Deportation as a policy, it seems, has become mainstream in Western politics. Yet this is far from a new idea, and far-right European groups have been calling to ‘send back’ foreign migrants for decades. Today’s populist parties have recycled and repackaged the idea that deporting ‘outsiders’ will help solve domestic problems and, much to the shock of liberals, found many willing to listen.
Farage and his Reform UK Party are riding high in the polls. The latest Sky/YouGov poll suggests 28% of the electorate would vote for them if there were an election tomorrow, compared to 20% for the ruling Labour Party and just 17% for Britain’s traditional right-wing party, the Conservatives.
This does not mean, of course, that Farage is going to win power—Britain’s electoral system makes it hard for new parties to do well—but it is no longer a complete unlikelihood. The same goes for AFD, which has come from obscurity over the course of a decade to finish second in February’s election, winning 20.8% of the vote. It is therefore plausible that Trump-style mass deportations could soon be a feature of European politics.
Far right precedents
How did we get here? Deporting failed asylum seekers and foreign criminals is nothing new. The UK, for example, has long forced those with no legal right to remain to leave, with annual ‘enforced returns’ numbering between roughly 2,500 and 15,000 between 2010 and 2025.
However, this is a fraction of the hundreds of thousands being talked about by Farage, AFD and others. Though both would likely deny it, the scale of Reform and AFD’s plans is far closer to those put forward by far-right groups during the 1970s and 80s than a continuation of the longstanding practice of deporting a relatively small number of illegal immigrants.
In its 1974 election manifesto, the British neo-Nazi National Front (NF) group called for the compulsory deportation of all non-white immigrants and their descendants, a process they argued would take 10 years. But these ideas were firmly rejected, with the NF never scoring more than 0.6% of the vote in any general election. The idea of mass deportation was promoted again by an NF offshoot, the British National Party (BNP), in the 1990s, calling for the compulsory “repatriation” of non-white Britons.

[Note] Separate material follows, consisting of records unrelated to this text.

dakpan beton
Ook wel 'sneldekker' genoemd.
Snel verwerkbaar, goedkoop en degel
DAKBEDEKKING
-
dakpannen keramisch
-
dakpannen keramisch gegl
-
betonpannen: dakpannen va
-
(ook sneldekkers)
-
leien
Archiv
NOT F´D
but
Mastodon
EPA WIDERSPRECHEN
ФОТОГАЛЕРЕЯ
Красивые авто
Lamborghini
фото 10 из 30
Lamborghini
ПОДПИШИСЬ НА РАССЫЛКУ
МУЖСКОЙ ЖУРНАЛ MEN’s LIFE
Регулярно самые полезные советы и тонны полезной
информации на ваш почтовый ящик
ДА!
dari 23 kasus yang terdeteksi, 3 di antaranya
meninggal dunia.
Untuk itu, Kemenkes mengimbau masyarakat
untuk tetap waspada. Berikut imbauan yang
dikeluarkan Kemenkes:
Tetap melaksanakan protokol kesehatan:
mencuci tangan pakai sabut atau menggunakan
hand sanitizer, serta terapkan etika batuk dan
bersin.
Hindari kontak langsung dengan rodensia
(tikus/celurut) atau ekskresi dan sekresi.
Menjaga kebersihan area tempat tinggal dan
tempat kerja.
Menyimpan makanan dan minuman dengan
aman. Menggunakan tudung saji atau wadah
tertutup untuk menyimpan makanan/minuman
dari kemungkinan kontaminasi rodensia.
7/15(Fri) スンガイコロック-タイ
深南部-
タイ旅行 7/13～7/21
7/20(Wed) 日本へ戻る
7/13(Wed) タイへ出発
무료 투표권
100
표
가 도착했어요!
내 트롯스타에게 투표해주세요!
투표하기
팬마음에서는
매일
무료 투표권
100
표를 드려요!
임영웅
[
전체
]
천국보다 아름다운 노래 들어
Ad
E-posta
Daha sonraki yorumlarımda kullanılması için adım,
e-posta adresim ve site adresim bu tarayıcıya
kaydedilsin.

As times changed, the BNP softened and shifted focus somewhat, arguing only for the ‘voluntary repatriation’ of nonwhite citizens, but that all illegal immigrants should be deported. Though this softer approach proved more popular than the NF, the BNP still only gained at most 1.9% of the vote in the 2010 general election, though it scored more victories in the less well-attended European elections.